Some aspects of memory actually get better as we age. For instance, our ability to extract patterns, regularities and to make accurate predictions improves over time because we’ve had more experience. (This is why computers need to be shown tens of thousands of pictures of traffic lights or cats in order to be able to recognize them). If you’re going to get an X-ray, you want a 70-year-old radiologist reading it, not a 30-year-old one
Good to know as my brain and yours continues to age. Our brains might be slightly more crowded with experience, thus it might take a bit longer to access some memory, but it isn’t due to the brain deteriorating. My spelling is as poor as it ever was, more due to utilizing the crutch of computer spell-check than my brain turning to mush because I drink wine.
Funny how memory works.1 A song by The Cars came on the iTunes shuffler, and I remembered the first time I heard that band when I was 13 or 14, traveling with my uncle Phil up to Frostpocket. We stopped in Atlanta because there was some Amnesty International exhibit on the death penalty and/or the Cambodian Killing Fields (as far as I can remember). We stayed with my aunt Megan, and her boyfriend at the time, Mark (whose last name I forget)2 for three days, one of those I was alone in their apartment, looking at their records, and found the Cars album, put it on the turntable…
Looking at the cover, I’m pretty sure it was the album, Panorama.
Greg Prato writes:
For their third album, 1980’s Panorama, the Cars decided to challenge their fans with an album unlike its predecessors. Whereas The Cars and Candy-O were both comprised of instantly catchy and distinctly tuneful songs, Panorama was much darker and not as obvious — an attempt at breaking away from the expected winning formula
Andy Hinds review of Foreigner’s oeuvre made me chuckle.

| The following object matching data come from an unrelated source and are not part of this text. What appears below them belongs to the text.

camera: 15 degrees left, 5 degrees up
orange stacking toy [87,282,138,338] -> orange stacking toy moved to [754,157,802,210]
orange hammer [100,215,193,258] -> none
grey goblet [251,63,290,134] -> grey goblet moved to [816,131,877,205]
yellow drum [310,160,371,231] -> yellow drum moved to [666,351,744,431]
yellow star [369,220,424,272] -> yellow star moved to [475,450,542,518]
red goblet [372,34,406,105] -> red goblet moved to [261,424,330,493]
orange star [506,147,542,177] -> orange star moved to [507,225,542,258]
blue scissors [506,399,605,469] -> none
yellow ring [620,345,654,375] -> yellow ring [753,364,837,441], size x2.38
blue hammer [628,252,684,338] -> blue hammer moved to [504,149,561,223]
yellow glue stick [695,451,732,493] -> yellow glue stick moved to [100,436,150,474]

Although punk rock’s furious revolution threatened to overthrow rock’s old guard in 1977, bands like Foreigner came along and proved that there was plenty of room in the marketplace for both the violent, upstart minimalism of punk and the airbrushed slickness of what would be called “arena rock.” Along with Boston, Journey, Heart, and others, Foreigner celebrated professionalism over raw emotion. And, looking back, it’s easy to see why they sold millions; not everyone in the world was pissed off, dissatisfied with the economy, or even necessarily looking for a change. In fact, for most suburban American teens, Foreigner’s immaculate rock sound was the perfect soundtrack for cruising through well-manicured neighborhoods in their Chevy Novas.
I wouldn’t say that Battle Bend off of S. Congress in Austin was exactly well-manicured, it wasn’t really urban grit either. When I was a teenager living at 306 Sheraton Avenue, I had a copy of Foreigner’s Greatest Hits, on cassette tape. Amusingly enough, my friend and next door neighbor did have a car which might have been a Chevy Nova, or similar.